----- Records shown

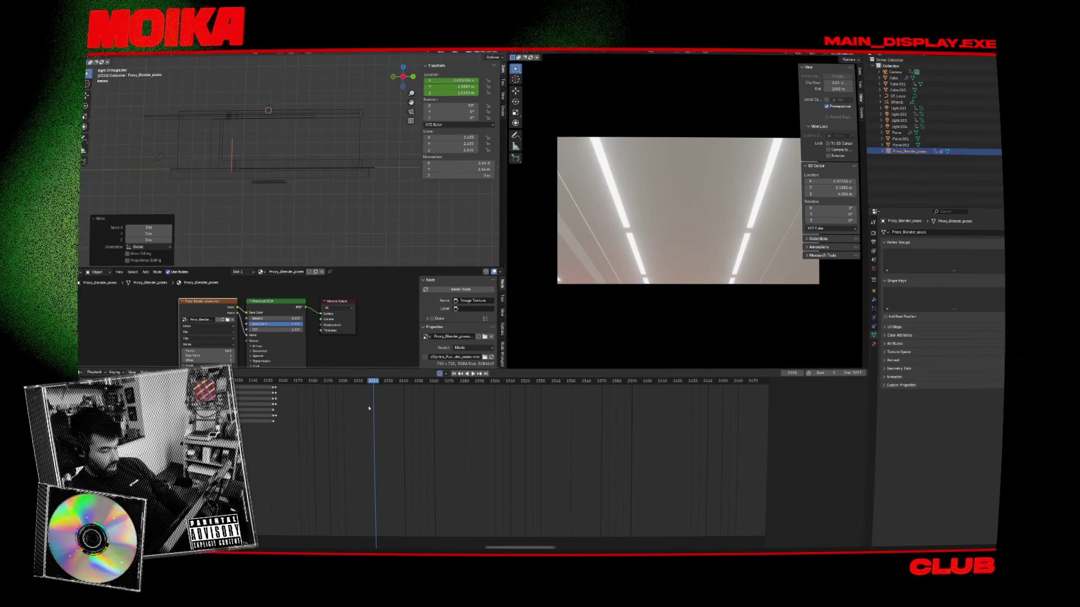
Step: Key the figure at frame 2220, slide it -3.7 m along Y toward the camera, then reselect the camera
key(i)
key(space)
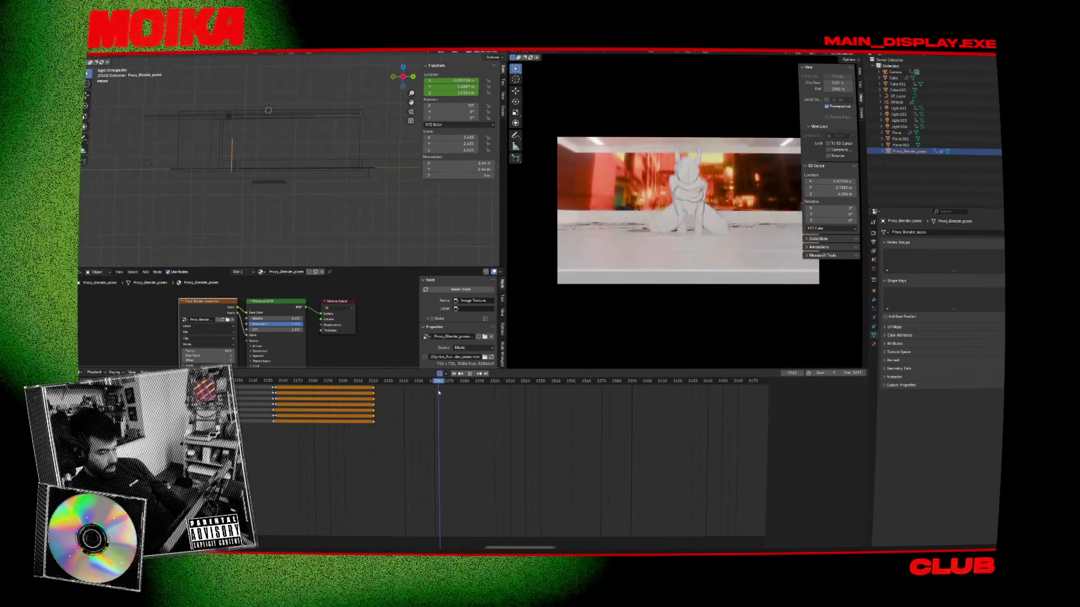
key(g)
key(y)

----------

> Work item
Repeat the data exactly. No pictures should appear.

> Solution for this task
Step: Key the figure at frame 2220, slide it -3.7 m along Y toward the camera, then reselect the camera
key(i)
key(space)
key(g)
key(y)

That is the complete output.